Le pays qui devient tout sombre et sec dès que Scar prend le pouvoir, heu, pourquoi ? Est-ce qu'il est sous-entendu que l'introduction des hyènes dans le cycle crée un problème de balance, au point d'assécher les rivières ? Surtout qu'elles ne doivent pas être plus vorace que les lions ou les autres grands carnivores de la savane. Ce n'est pas comme si elles tentaient d'imposer un régime politique différent de celui des lions.
Puis Simba, ce n'est pas un héros vraiment si sympathique. Cabotin quand il est jeune, geignard quand il est plus grand. J'avais déjà un peu de mal quand j'étais jeune sans mettre le doigt dessus, mais je le trouve un peu insupportable. Ca pose évidemment problème quand est sensé y voir le héros qui vient rétablir l'équilibre. Je comprends bien aussi qu'il a été traumatisé par la mort de son père, mais il n'était en rien responsable de sa mort, et je ne comprends pas pourquoi il pense ainsi.

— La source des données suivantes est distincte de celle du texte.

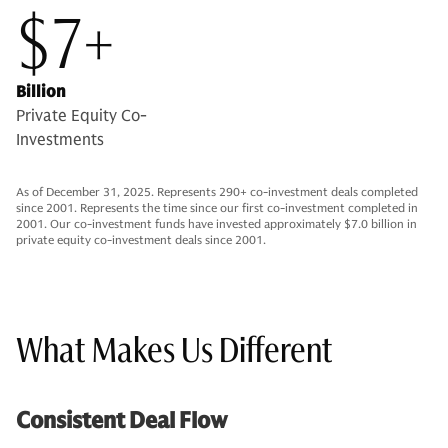
$7+
Billion
Private Equity Co-
Investments
As of December 31, 2025. Represents 290+ co-investment deals completed
since 2001. Represents the time since our first co-investment completed in
2001. Our co-investment funds have invested approximately $7.0 billion in
private equity co-investment deals since 2001.
What Makes Us Different
Consistent Deal Flow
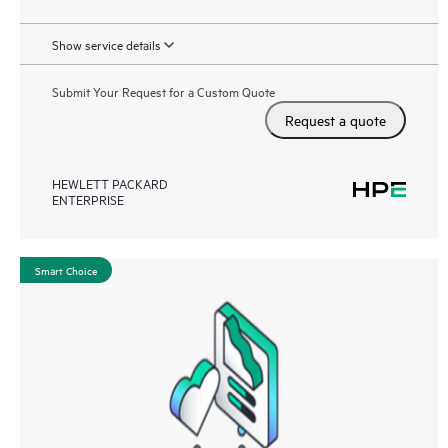
Show service details
Submit Your Request for a Custom Quote
Request a quote
HEWLETT PACKARD
ENTERPRISE
Smart Choice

Si encore il s'était aventuré malgré les avertissements de Mufasa dans un lieu dangereux, et que ça avait mené à sa mort, là oui, ok, je comprendrais. Mais ici, Simba n'a honnêtement rien à se reprocher. Il aurait dû se mettre en colère contre Scar, au contraire, qui lui a dit d'attendre à cet endroit. Puis le plan de Scar, c'est assez... bancal ? Simba aurait bien pu mourir avant que Mufasa ne l'atteigne, et Scar n'aurait pas été plus proche de la couronne dans l'immédiat.

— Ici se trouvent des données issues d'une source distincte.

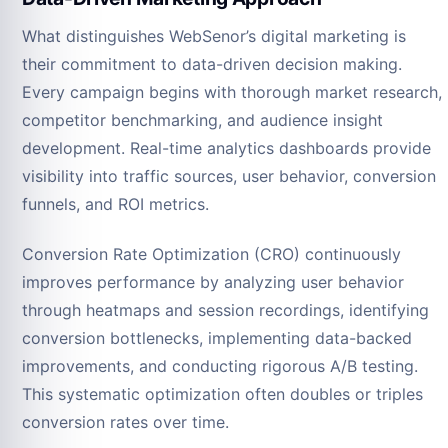
What distinguishes WebSenor’s digital marketing is
their commitment to data-driven decision making.
Every campaign begins with thorough market research,
competitor benchmarking, and audience insight
development. Real-time analytics dashboards provide
visibility into traffic sources, user behavior, conversion
funnels, and ROI metrics.
Conversion Rate Optimization (CRO) continuously
improves performance by analyzing user behavior
through heatmaps and session recordings, identifying
conversion bottlenecks, implementing data-backed
improvements, and conducting rigorous A/B testing.
This systematic optimization often doubles or triples
conversion rates over time.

Mufasa, c'est pareil, je le trouve... hautain, et c'est peut-être pourquoi déjà à l'époque, sa mort ne m'avait pas dévastée. Mais c'est aussi parce que mes rapports parentaux étaient loin d'être fort, donc je ne me suis pas sentie dévastée à m'imaginer la mort du père. J'imagine bien par contre quand on a rapport de ce type plus fort, ce genre de choses résonne beaucoup plus fort.

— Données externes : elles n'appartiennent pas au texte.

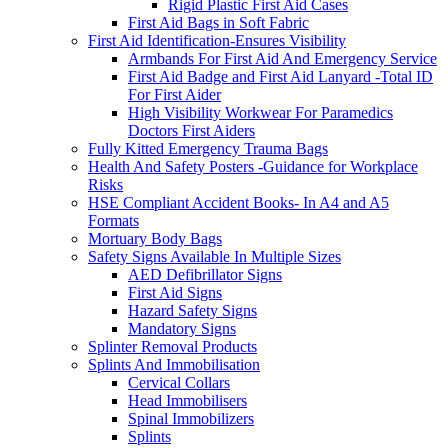
Rigid Plastic First Aid Cases
First Aid Bags in Soft Fabric
First Aid Identification-Ensures Visibility
Armbands For First Aid And Emergency Service
First Aid Badge and First Aid Lanyard -Total ID
For First Aider
High Visibility Workwear For Paramedics
Doctors First Aiders
Fully Kitted Emergency Trauma Bags
Health And Safety Posters -Guidance for Workplace
Risks
HSE Compliant Accident Books- In A4 and A5
Formats
Mortuary Body Bags
Safety Signs Available In Multiple Sizes
AED Defibrillator Signs
First Aid Signs
Hazard Safety Signs
Mandatory Signs
Splinter Removal Products
Splints And Immobilisation
Cervical Collars
Head Immobilisers
Spinal Immobilizers
Splints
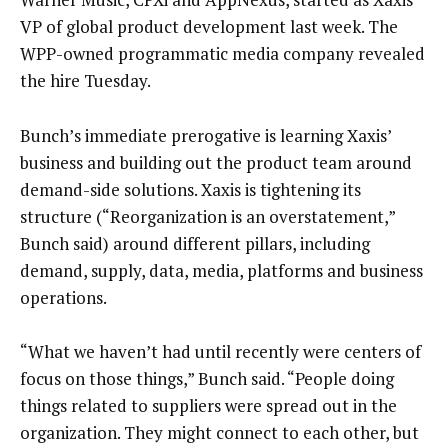
VP of global product development last week. The
WPP-owned programmatic media company revealed
the hire Tuesday.
Bunch’s immediate prerogative is learning Xaxis’
business and building out the product team around
demand-side solutions. Xaxis is tightening its
structure (“Reorganization is an overstatement,”
Bunch said) around different pillars, including
demand, supply, data, media, platforms and business
operations.
“What we haven’t had until recently were centers of
focus on those things,” Bunch said. “People doing
things related to suppliers were spread out in the
organization. They might connect to each other, but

Par contre, je suivrais volontiers un film avec Rafiki.
Il y a un manichéisme déplaisant dans le film, et une fois qu'on l'a vu, c'est difficile d'en faire abstraction. Je n'arrive plus à apprécier cette histoire comme jadis, et ce n'est pas une mauvaise chose en soi, mais c'est toujours un peu triste, cette perte de l'innocence. Je remets trop cet univers en question pour simplement l'apprécier.
Même les chansons, je les trouve moins marquantes de manière générale. Pas qu'elles soient mauvaises, mais ce qu'elles expriment ne me parlent plus. Elles sont joyeuses et entraînantes (même celle de Scar), mais j'ai l'impression qu'elles s'intègrent néanmoins moins bien que dans mon souvenir dans l'histoire globale. La chanson romantique notamment, tombe un peu comme un cheveu sur la soupe à bien y réfléchir.
Même jeune, je me rends compte, ce que j'aimais surtout dans la musique, c'était la bande originale.
Qu'est-ce qu'il me reste de ce film, en réalité ? Des superbes décors, quelques persos sympas (Rafiki, Timon et Pumba, et mêmes les trois hyènes), et surtout et avant tout, les incroyables compositions de Hanz Zimmer, qui me donnent encore des frissons, notamment celle de l'ascension de Simba à la fin.
"Le Roi Lion" se révèle ainsi une déception à plusieurs niveaux, et pourtant, je ne suis pas triste, parce que beaucoup d'autres films que je n'avais pas su apprécié dans ma jeunesse résonnent aujourd'hui dans mon coeur.
C'est simplement le cycle... de la vie.